If the food processing industry had a most-wanted list for dangerous offenders, disease-causing microbes certainly would be at the top. These cleverly hidden criminals are always looking to contaminate products and interfere with food safety.
Difficult-to-access areas and equipment harbor the greatest risk for microbial hotspots, leading to potentially chronic problems with food safety compliance. To stay on top of sanitation, know the places where microbes lurk.
These are the 10 most common hotspots for your sanitation team to watch out for:
Cooling units and freezer interiors
Bacteria aren’t usually associated with cold temperatures, but Listeria and other cold-tolerant bacteria can still grow at refrigerator temperatures. Refrigerating and freezing units need to be sanitized regularly.
Equipment that cannot be disassembled
Cleaning this equipment requires a sanitation expert with the expertise, tools and methods to adequately and safely clean machines in place.
Hard-mounted flat scraper bars
Anything hard-mounted easily harbors dangerous microbial activity. The key here is to make the cleaning routine standard for every piece of equipment.
Table legs not securely welded to the floor
Regularly inspect table corners and attachment points and look for cracks or gaps that could create entry points for bacteria. Repair or replace the equipment causing the problem.
Drains are the perfect habitat for bacteria, due to the warm and moist environment. In one study, one-third of drains tested positive for Listeria. Avoid issues by routinely and meticulously cleaning drains.
Overhead vents are out of sight, which means they can be out of mind, too.
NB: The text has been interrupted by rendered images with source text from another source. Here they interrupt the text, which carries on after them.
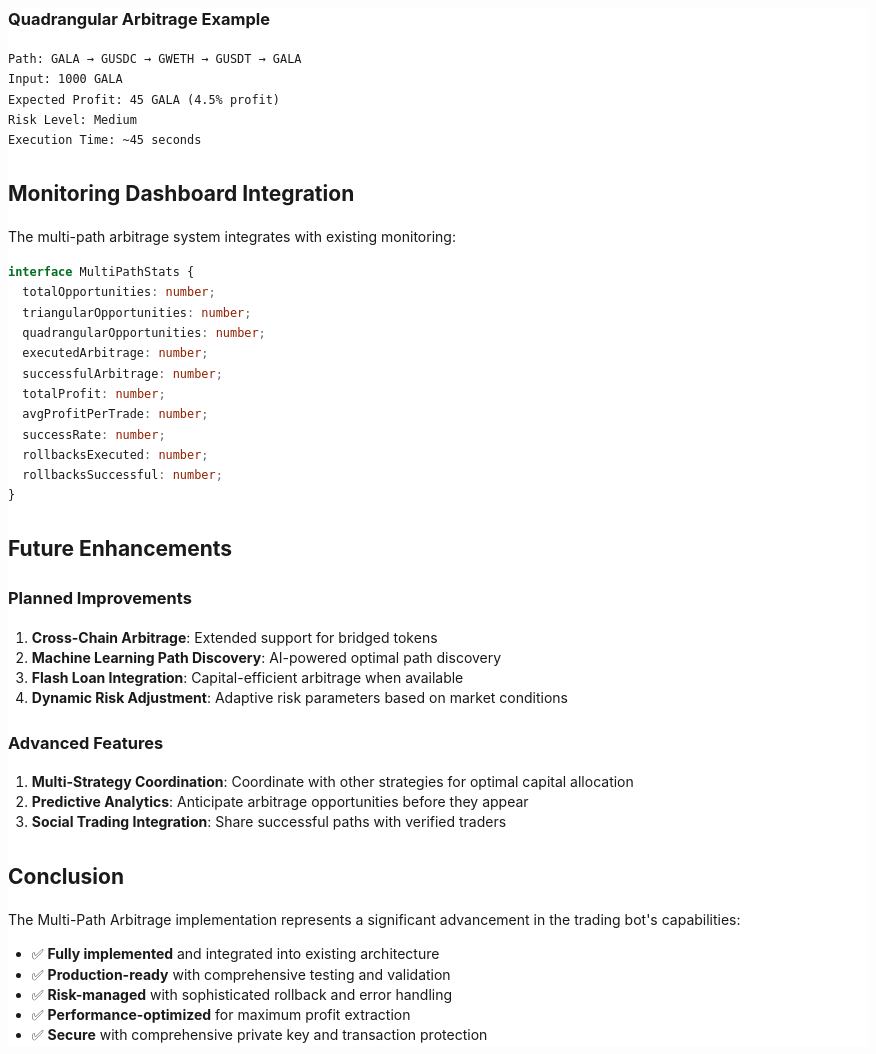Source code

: ### Quadrangular Arbitrage Example
```
Path: GALA → GUSDC → GWETH → GUSDT → GALA
Input: 1000 GALA
Expected Profit: 45 GALA (4.5% profit)
Risk Level: Medium
Execution Time: ~45 seconds
```

## Monitoring Dashboard Integration

The multi-path arbitrage system integrates with existing monitoring:

```typescript
interface MultiPathStats {
  totalOpportunities: number;
  triangularOpportunities: number;
  quadrangularOpportunities: number;
  executedArbitrage: number;
  successfulArbitrage: number;
  totalProfit: number;
  avgProfitPerTrade: number;
  successRate: number;
  rollbacksExecuted: number;
  rollbacksSuccessful: number;
}
```

## Future Enhancements

### Planned Improvements
1. **Cross-Chain Arbitrage**: Extended support for bridged tokens
2. **Machine Learning Path Discovery**: AI-powered optimal path discovery
3. **Flash Loan Integration**: Capital-efficient arbitrage when available
4. **Dynamic Risk Adjustment**: Adaptive risk parameters based on market conditions

### Advanced Features
1. **Multi-Strategy Coordination**: Coordinate with other strategies for optimal capital allocation
2. **Predictive Analytics**: Anticipate arbitrage opportunities before they appear
3. **Social Trading Integration**: Share successful paths with verified traders

## Conclusion

The Multi-Path Arbitrage implementation represents a significant advancement in the trading bot's capabilities:

- ✅ **Fully implemented** and integrated into existing architecture
- ✅ **Production-ready** with comprehensive testing and validation
- ✅ **Risk-managed** with sophisticated rollback and error handling
- ✅ **Performance-optimized** for maximum profit extraction
- ✅ **Secure** with comprehensive private key and transaction protection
Be sure to inspect and clean regularly.
Product guide rails
Guide rails that directly contact the product are important targets on your microbial hotspot checklist.
Drive gears and sprockets
Chronic contamination problems can occur if uneven edges are overlooked during sanitation.
Gaskets and seals inside equipment
Routinely inspect gaskets and seals to ensure that pieces are intact and meet food safety standards.
Deeply scratched plastics that contact food
Deep scratches are the perfect environment for microbes to hide in. Repetitive contact with food is risky if these areas aren’t adequately cleaned and routinely replaced.
Follow this good rule of thumb when managing microbial hotspots: If you cannot see or reach an area, you likely cannot clean it consistently nor sanitize it properly. A professional, detail-oriented sanitation team can overcome these challenges.
Develop a plan for routine sanitation. Review the Master Sanitation Schedule (MSS) and determine if the cleaning frequency needs to be increased and/or modified. Make facility repairs, buy new equipment or change equipment teardown procedures if you find problem areas. If old or outdated equipment is essentially uncleanable, the best long-term solution may be to replace it.
Take a holistic view of your plant’s situation and align with production goals to maximize long-term results and avoid risk due to chronic microbial contamination.